§ **EXTRACTED RECORDS**
· · · · ·

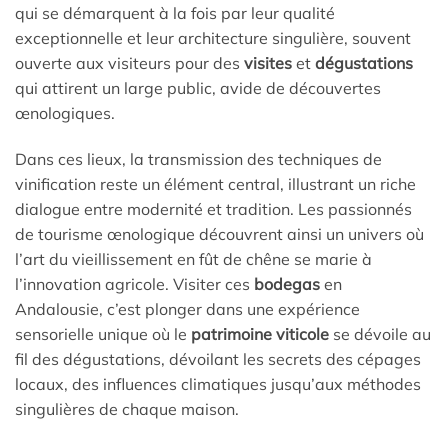
qui se démarquent à la fois par leur qualité
exceptionnelle et leur architecture singulière, souvent
ouverte aux visiteurs pour des
visites
et
dégustations
qui attirent un large public, avide de découvertes
œnologiques.
Dans ces lieux, la transmission des techniques de
vinification reste un élément central, illustrant un riche
dialogue entre modernité et tradition. Les passionnés
de tourisme œnologique découvrent ainsi un univers où
l’art du vieillissement en fût de chêne se marie à
l’innovation agricole. Visiter ces
bodegas
en
Andalousie, c’est plonger dans une expérience
sensorielle unique où le
patrimoine viticole
se dévoile au
fil des dégustations, dévoilant les secrets des cépages
locaux, des influences climatiques jusqu’aux méthodes
singulières de chaque maison.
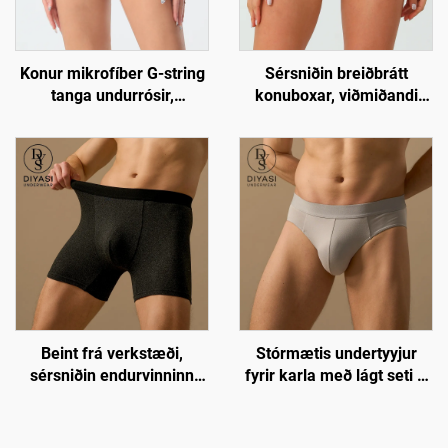
Konur mikrofíber G-string
Sérsniðin breiðbrátt
tanga undurrósir,
konuboxar, viðmiðandi
öndunarfærilegar og
ullar boxar stutt
viðmiðandi sexy undurföt
Beint frá verkstæði,
Stórmætis undertyyjur
sérsniðin endurvinninn
fyrir karla með lágt seti –
polyester undertyyjur fyrir
Húðvandvirkt og
karla – 5"
öndunarlegt fat | án
innanlegginsskór
snípiskjás | Heildsviðskipti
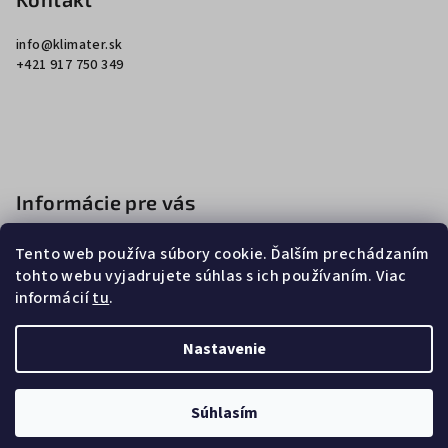
p
ä
info
@
klimater.sk
t
+421 917 750 349
i
e
Informácie pre vás
Ako nakupovať
Tento web používa súbory cookie. Ďalším prechádzaním
Obchodné podmienky
tohto webu vyjadrujete súhlas s ich používaním. Viac
informácií
tu
.
Podmienky ochrany osobných údajov
Nastavenie
Copyright 2026
Klimater
. Všetky práva vyhradené.
Súhlasím
Vytvoril Shoptet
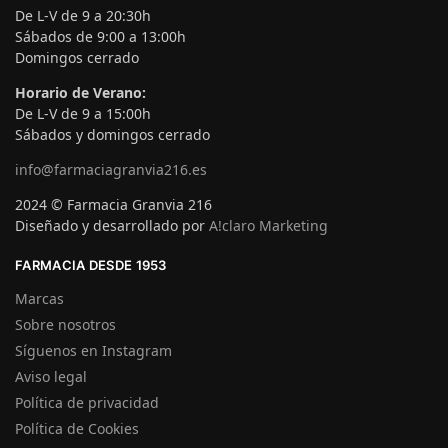
De L-V de 9 a 20:30h
Sábados de 9:00 a 13:00h
Domingos cerrado
Horario de Verano:
De L-V de 9 a 15:00h
Sábados y domingos cerrado
info@farmaciagranvia216.es
2024 © Farmacia Granvia 216
Diseñado y desarrollado por
A!claro Marketing
FARMACIA DESDE 1953
Marcas
Sobre nosotros
Síguenos en Instagram
Aviso legal
Política de privacidad
Política de Cookies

· · · · ·

§ **WRITTEN TASK**
Find how many lines of the material carry the string "undertyyjur". Only the number should be in the answer.

§ **OUTPUT OF THE TASK**
2